A summary of the legislation released by the House Committee on Veterans Affairs website reveals several IT related implications of the legislation:
- Sec. 114 - Processing of claims for reimbursement through electronic interface
- Would allow VA to enter into an agreement with a third party entity to electronically process health care claims from community providers.
- Sec. 131 - Establishment of processes to ensure safe opioid prescribing practices by non-department of VA health care providers (IT related provision only)
- Would also require VA to implement a process to make certain that community care providers have access to available and relevant medical history of the patient, including a list of all medication prescribed to the veteran as known by VA.
- Would require that contracted providers submit medical records of any care or services furnished, including records of any prescriptions for opioids, to VA in a timeframe and format specified by VA. VA would be responsible for the recording those prescriptions in the electronic health record and enable other monitoring of the prescription as outlined in the Opioid Safety Initiative.
- Sec. 132 - Improving information sharing with community providers
- Would clarify that VA could share medical record information with non-department entities for the purpose of providing health care to patients or performing other health care related activities and remove certain restrictions on VA’s ability to recover funds from third parties for the cost of non-service-connected care.
- Sec. 151 - Licensure of health care professionals of the VA providing treatment via telemedicine
- Would create a new authority to allow VA health care professionals to practice telemedicine regardless of the location of the provider or patient during the treatment.

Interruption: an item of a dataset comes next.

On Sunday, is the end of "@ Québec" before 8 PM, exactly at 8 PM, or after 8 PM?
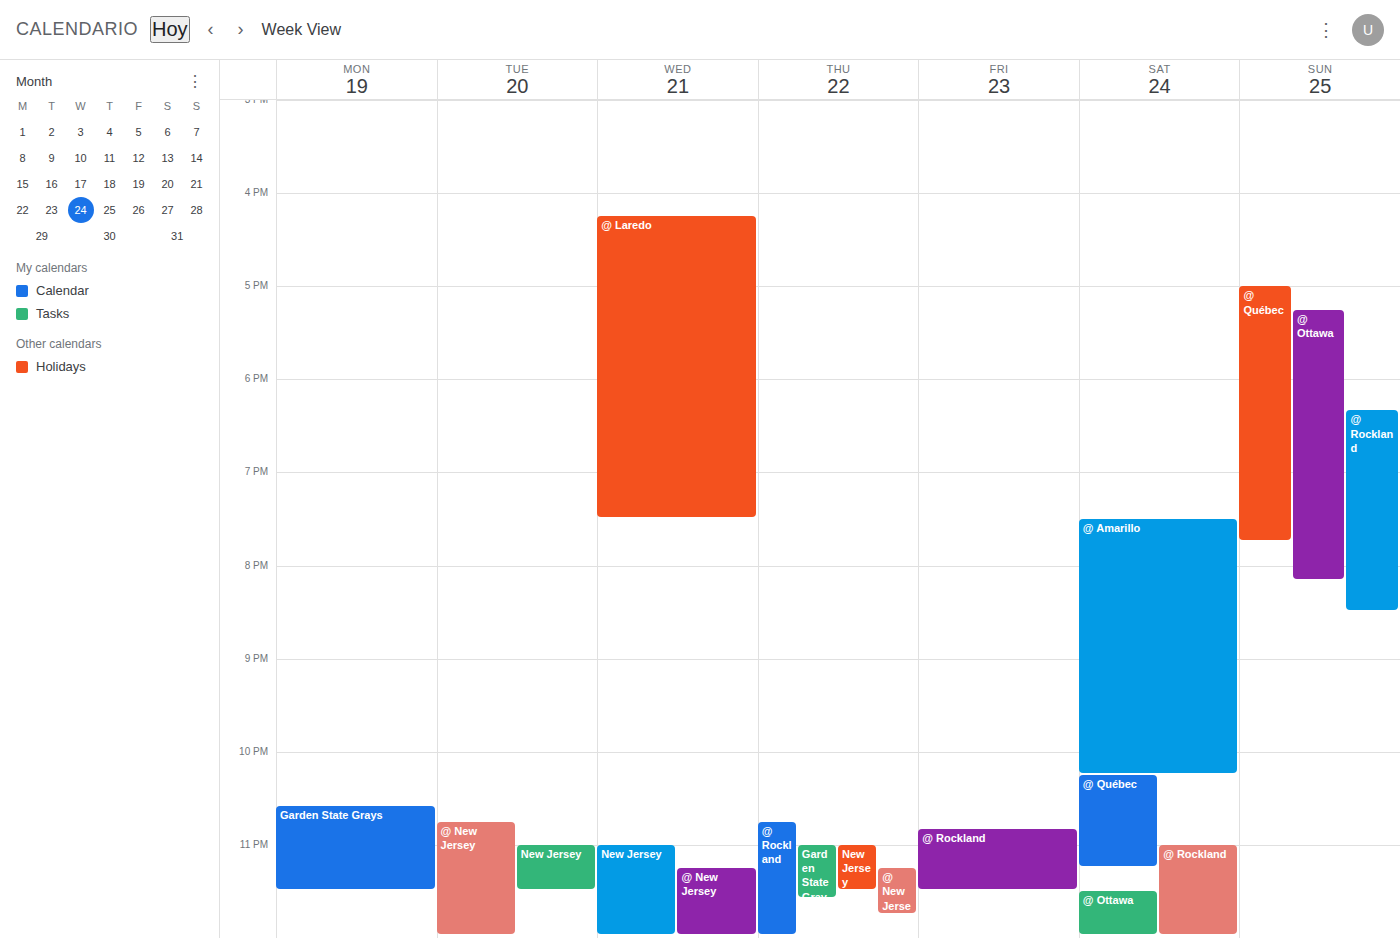
7:45 PM -- before 8 PM, 15 minutes above the 8 PM line.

- Would also make clear that telemedicine does not need to be delivered in a federal facility.
- Would also invoke federal supremacy regarding state telemedicine delivery laws and regulations to ensure uniform care delivery nationally.

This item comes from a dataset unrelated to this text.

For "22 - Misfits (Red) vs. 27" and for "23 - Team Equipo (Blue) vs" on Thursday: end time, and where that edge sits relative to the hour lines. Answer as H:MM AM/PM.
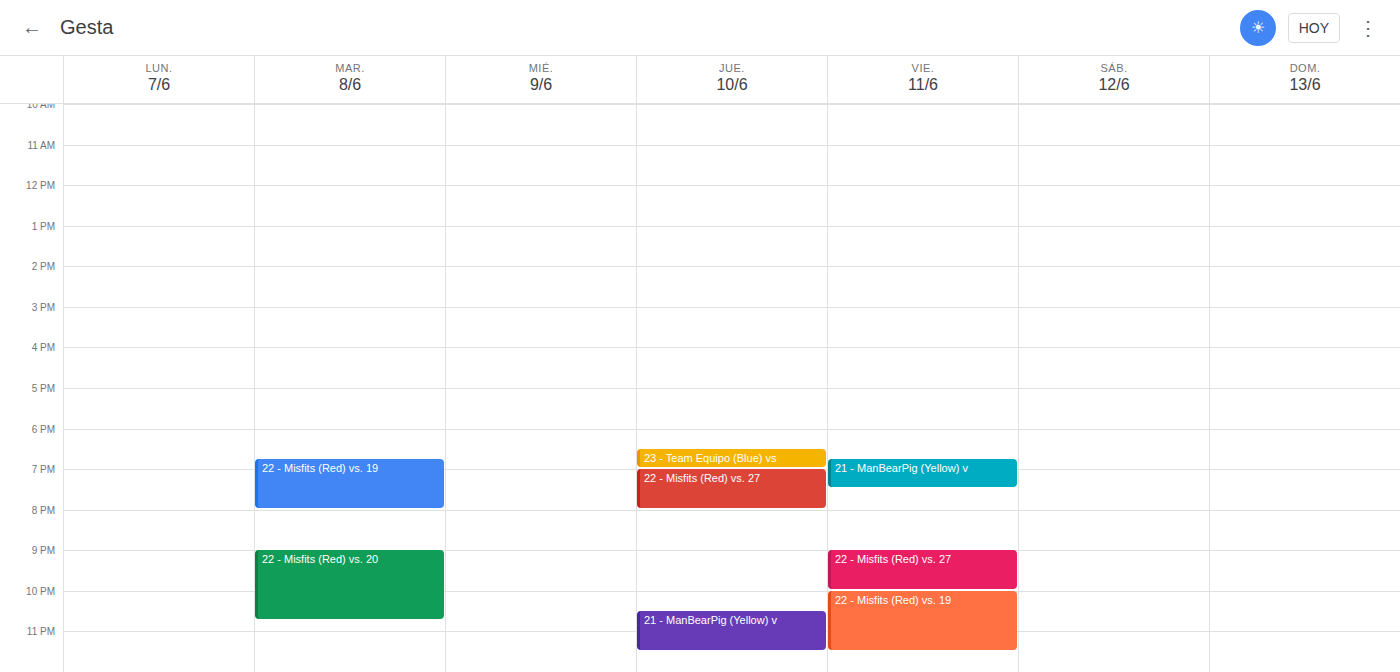
"22 - Misfits (Red) vs. 27": 8:00 PM, exactly on the 8 PM line. "23 - Team Equipo (Blue) vs": 7:00 PM, exactly on the 7 PM line.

- Would define a “covered health care professional” as a VA employee who is authorized to furnish health care and is required to adhere to all quality standards relating to the provision of medicine in accordance with VA policies.
- Would require VA to submit a report to Congress within 1 year of enactment, providing data on provider and patient satisfaction, the effect of telemedicine on patient wait-times, health care utilization, and other measures.
- Sec. 162 - Implementation of information technology system of VA to assess and improve the family caregiver program.
- Would require VA to implement an IT system that fully supports the Family Caregiver Program and allows for data assessment and comprehensive monitoring by not later than October 1, 2018.
If the MISSION Act passes, IT contractors may find opportunities to assist VA with medical record interoperability for community care providers, electronic claims processing for community providers, expansion of VA telemedicine and IT for veteran caregivers.
The legislation passed the House Committee on Veterans' Affairs on a vote 20-2 Tuesday and will now move to the full House. The administration is urging Congress to pass this bill before Memorial Day before funding for the current Choice program runs out.